# Please help! Height issue with 595 or not?



## Cunego (Mar 4, 2008)

I found a one of a kind Look 595 which is just to die for. It's my size, but the saddle height (with a Fizik Aliante) is 71,4. I ride at 72,5.

So, is it possible to fix it with the "spacers" on the seatpost?

Please, let it be so! :mad2:


----------



## OrenPerets (Feb 22, 2006)

All LOOK's Epost designed frames (including the 595) will let you adjust seatheight by up to 3cm (maximum).

You should check how many (if at all) spacers are used to get the current seat height of 71.5 cm.
If less than 2 cm, than you have no problem. you just need to add a 1Cm spacer.

Another thing to consider is saddle type... saddles differ in rail to top of saddle height. will you be using an aliante as well?

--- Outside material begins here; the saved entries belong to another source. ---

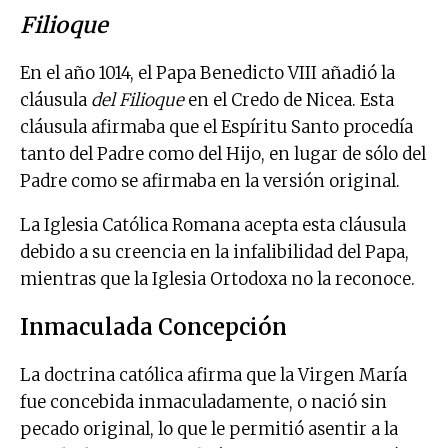
Filioque
En el año 1014, el Papa Benedicto VIII añadió la
cláusula
del Filioque
en el Credo de Nicea. Esta
cláusula afirmaba que el Espíritu Santo procedía
tanto del Padre como del Hijo, en lugar de sólo del
Padre como se afirmaba en la versión original.
La Iglesia Católica Romana acepta esta cláusula
debido a su creencia en la infalibilidad del Papa,
mientras que la Iglesia Ortodoxa no la reconoce.
Inmaculada Concepción
La doctrina católica afirma que la Virgen María
fue concebida inmaculadamente, o nació sin
pecado original, lo que le permitió asentir a la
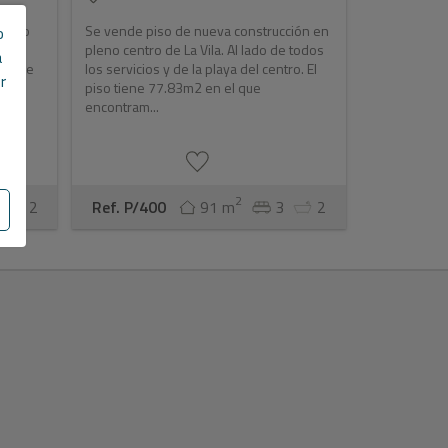
pleno
Se vende piso de nueva construcción en
o
pleno centro de La Vila. Al lado de todos
a
cie de
los servicios y de la playa del centro. El
r
piso tiene 77.83m2 en el que
encontram...
2
2
Ref. P/400
91 m
3
2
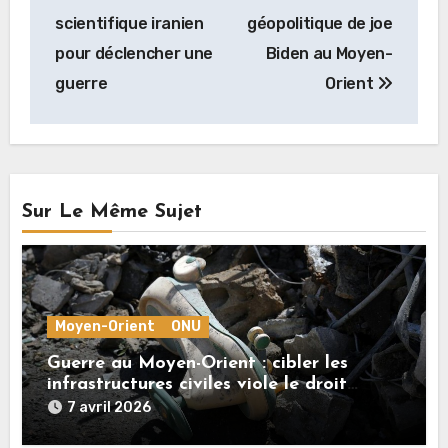
de
scientifique iranien
géopolitique de joe
l’article
pour déclencher une
Biden au Moyen-
guerre
Orient
Sur Le Même Sujet
Moyen-Orient
ONU
Guerre au Moyen-Orient : cibler les
infrastructures civiles viole le droit
international, rappelle Guterres
7 avril 2026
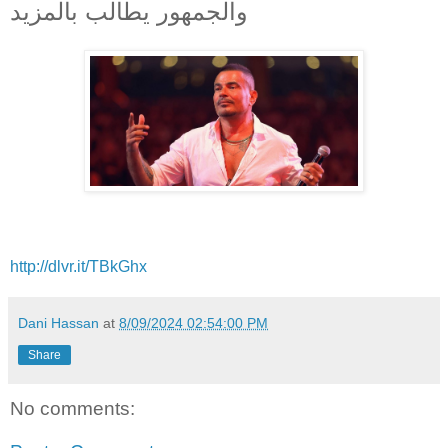
والجمهور يطالب بالمزيد
http://dlvr.it/TBkGhx
Dani Hassan
at
8/09/2024 02:54:00 PM
Share
No comments:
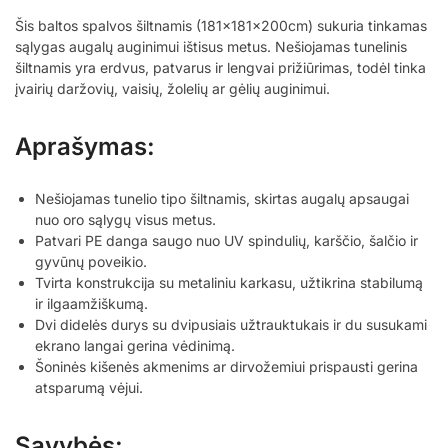
Šis baltos spalvos šiltnamis (181x181x200cm) sukuria tinkamas
sąlygas augalų auginimui ištisus metus. Nešiojamas tunelinis
šiltnamis yra erdvus, patvarus ir lengvai prižiūrimas, todėl tinka
įvairių daržovių, vaisių, žolelių ar gėlių auginimui.
Aprašymas:
Nešiojamas tunelio tipo šiltnamis, skirtas augalų apsaugai
nuo oro sąlygų visus metus.
Patvari PE danga saugo nuo UV spindulių, karščio, šalčio ir
gyvūnų poveikio.
Tvirta konstrukcija su metaliniu karkasu, užtikrina stabilumą
ir ilgaamžiškumą.
Dvi didelės durys su dvipusiais užtrauktukais ir du susukami
ekrano langai gerina vėdinimą.
Šoninės kišenės akmenims ar dirvožemiui prispausti gerina
atsparumą vėjui.
Savybės:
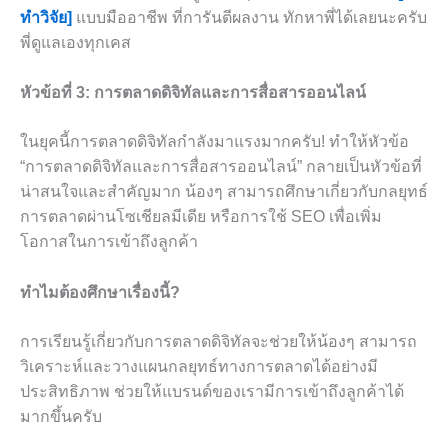
ทำวิจัย]
แบบมืออาชีพ ที่การันตีผลงาน ทักหาพี่ได้เลยนะครับ
พี่ดูแลเองทุกเคส
หัวข้อที่ 3: การตลาดดิจิทัลและการสื่อสารออนไลน์
ในยุคนี้การตลาดดิจิทัลกำลังมาแรงมากครับ! ทำให้หัวข้อ
“การตลาดดิจิทัลและการสื่อสารออนไลน์” กลายเป็นหัวข้อที่
น่าสนใจและสำคัญมาก น้องๆ สามารถศึกษาเกี่ยวกับกลยุทธ์
การตลาดผ่านโซเชียลมีเดีย หรือการใช้ SEO เพื่อเพิ่ม
โอกาสในการเข้าถึงลูกค้า
ทำไมต้องศึกษาเรื่องนี้?
การเรียนรู้เกี่ยวกับการตลาดดิจิทัลจะช่วยให้น้องๆ สามารถ
วิเคราะห์และวางแผนกลยุทธ์ทางการตลาดได้อย่างมี
ประสิทธิภาพ ช่วยให้แบรนด์ของเรามีการเข้าถึงลูกค้าได้
มากขึ้นครับ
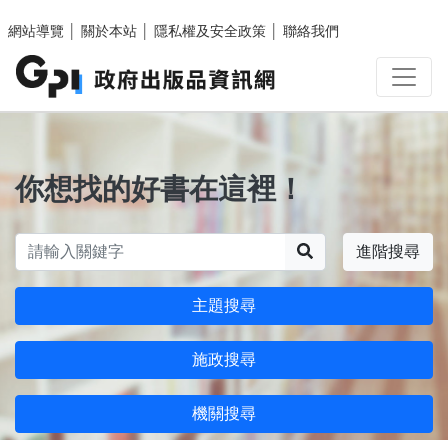
跳至主要內容區塊
網站導覽
│
關於本站
│
隱私權及安全政策
│
聯絡我們
你想找的好書在這裡！
搜尋
進階搜尋
主題搜尋
施政搜尋
機關搜尋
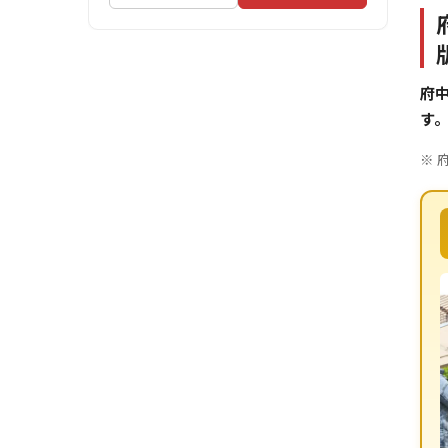
府中
す
※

From the EPOST manual (found  here )

_2 – Height adjustment (between 0 and 32.5 mm, every 1.25 mm): choose the spacer combination from the 6 pieces supplied (see table on opposite page which summarises all the possibilities), and fit them under the shoulder on the stem. Use at least the thrust washer.
Photo 5
The other spacers are then used according to your height and desired adjustment.
3 – Insert the stem into the saddle tube as far as the stop at the top of the connection.

good luck, its a great frame.
_
Oren


----------